France, initially worried about the prospect of a new German sphere of influence in central and eastern Europe, persuaded the EU to open accession talks with three Mediterranean countries: Turkey, Cyprus and Malta.

Irish policy makers concluded that the accession of new states, most of which are small countries, represented an opportunity rather than a threat. Many eastern - European countries look to Ireland as a model of how to make the most of EU membership.

Accession negotiations started in 1998 with Poland, the Czech Republic, Hungary, Estonia, Slovenia and Cyprus. Bulgaria, Latvia, Lithuania, Romania, Slovakia and Malta entered negotiations a year later. Turkey has the status of a candidate country but has not begun formal negotiations, partly because of EU disquiet over Ankara's record on human rights and treatment of minorities.

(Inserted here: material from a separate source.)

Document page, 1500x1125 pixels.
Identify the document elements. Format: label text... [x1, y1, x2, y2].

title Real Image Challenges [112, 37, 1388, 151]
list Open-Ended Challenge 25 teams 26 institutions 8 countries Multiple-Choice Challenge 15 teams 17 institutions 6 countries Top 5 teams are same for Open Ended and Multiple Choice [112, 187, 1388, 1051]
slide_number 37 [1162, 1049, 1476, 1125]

Candidate countries must show they are stable democracies with functioning market economies. They must also agree to adopt the acquis communautaire - almost 70,000 pages of laws and regulations already in force through out the EU. The process of adopting these rules is laborious and expensive, often involving the passage of new laws in national parliaments.

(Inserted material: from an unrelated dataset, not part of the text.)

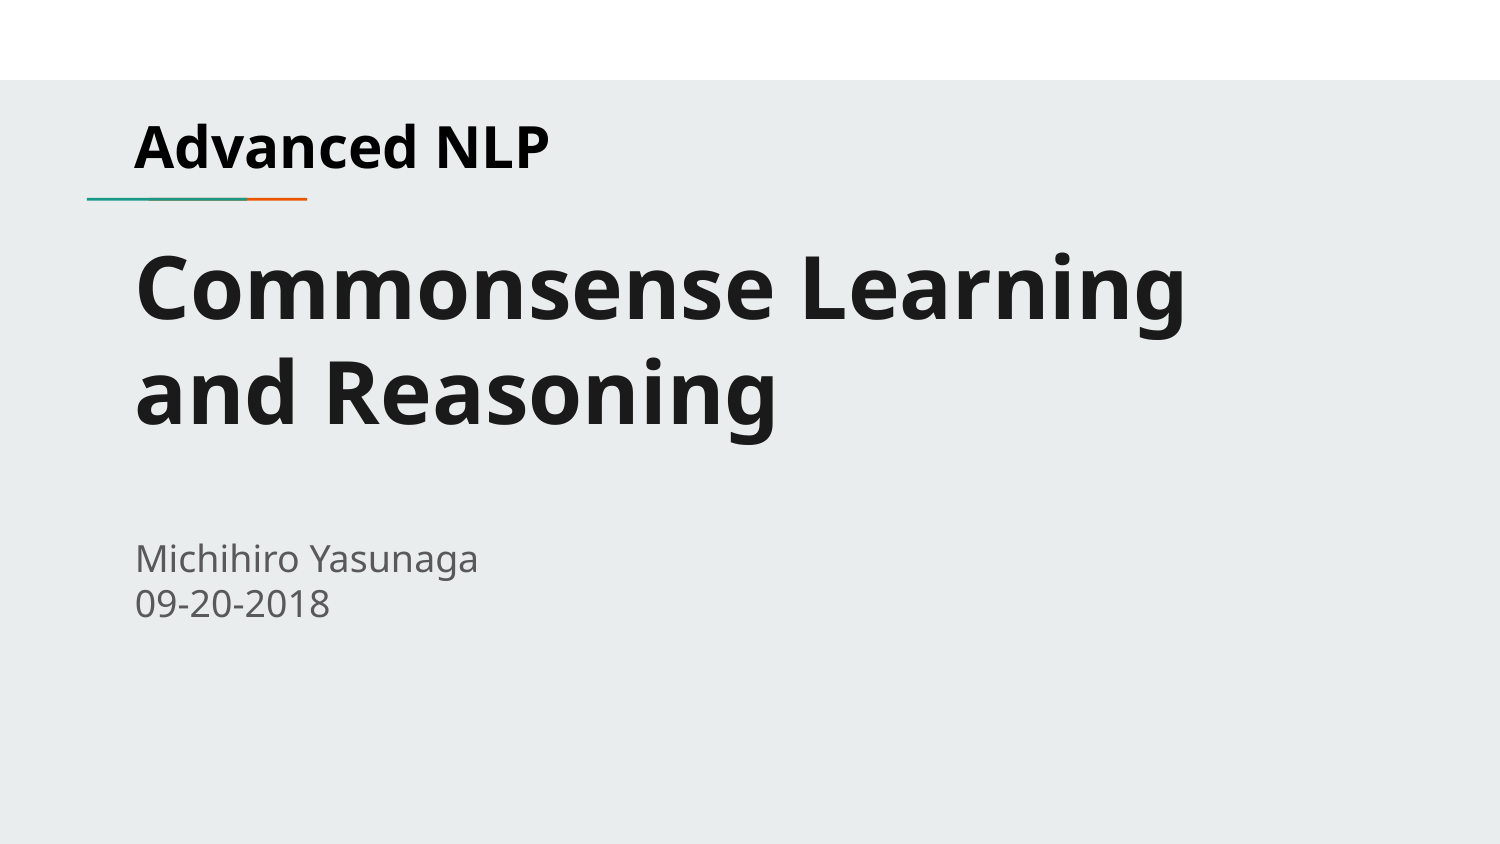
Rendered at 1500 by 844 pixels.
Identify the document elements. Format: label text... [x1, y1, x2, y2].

subtitle Michihiro Yasunaga 09-20-2018 [119, 520, 1381, 610]
title Advanced NLP [119, 94, 1381, 183]
title Commonsense Learning and Reasoning [119, 216, 1381, 490]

Although the EU provides "pre-accession" funding and offers expert advice, most of the cost of preparing for enlargement is borne by the candidate countries themselves.

Support for EU membership has been falling in many candidate countries and a majority of Estonians now opposes joining. In Poland, a majority still favours membership but 30 per cent of the population would prefer to stay out of the EU. During the accession negotiations, candidate countries can ask for "transitional periods" to take account of difficulties in implementing all EU rules immediately. It will take years, for example, for many former communist countries to undo the environmental damage of half a century.

Poland wants a lengthy delay before foreigners will be allowed to buy agricultural land, partly out of anxiety that wealthy Germans will b u y up great swathes of land in formerly German regions such as Silesia and Pomerania. The EU can ask for transitional arrangements too, however. Hence the German demand for a seven-year delay on the free movement of labour from new member-states.

Among the most difficult questions is the future of Polish farming and access to EU subsidies. More than 20 per cent of Poles live on the land - compared with 5 per cent in the EU. EU budget plans up to 2006 make no provision for extending direct income support to Polish farmers and the EU may seek to phase in payments at a lower level.

The issue is highly sensitive in Poland and senior Polish officials believe that unless a satisfactory solution is found, Poland could vote against joining the EU.

As the negotiating pace accelerates, the candidate countries are engaged in a frantic race to close negotiating chapters and to secure a place in the first wave of enlargement. Some senior diplomats predict that enlargement will take the form of a "big bang" with up to 10 countries joining at once. Under this scenario, Bulgaria and Romania are likely to have to wait.

The Commission hints that a smaller group will join around 2004 or 2005 - probably including Poland, the Czech Republic, Estonia and Slovenia.

Beyond the present negotiations, the EU has held out the prospect of future membership to all the countries in the former Yugoslavia, along with Albania. The EU hopes to conclude stabilisation and association agreements with each country, promoting political dialogue and economic links within the region as well as with the EU.

The EU is working towards looser forms of co-operation with Ukraine, which is not yet regarded as a suitable candidate for full membership. And a succession of association agreements links the EU to the Mediterranean countries - from Morocco to Jordan.

In the meantime, the EU is engaged in a wide-ranging de bate about its future political shape - involving fundamental questions of how power is shared between national governments and Brussels and between the European institutions.

As the EU prepares to expand, it will face a formidable task in reconciling greater diversity with effective decision-making and ensuring that the free peoples of Europe remain in command of their own political destiny.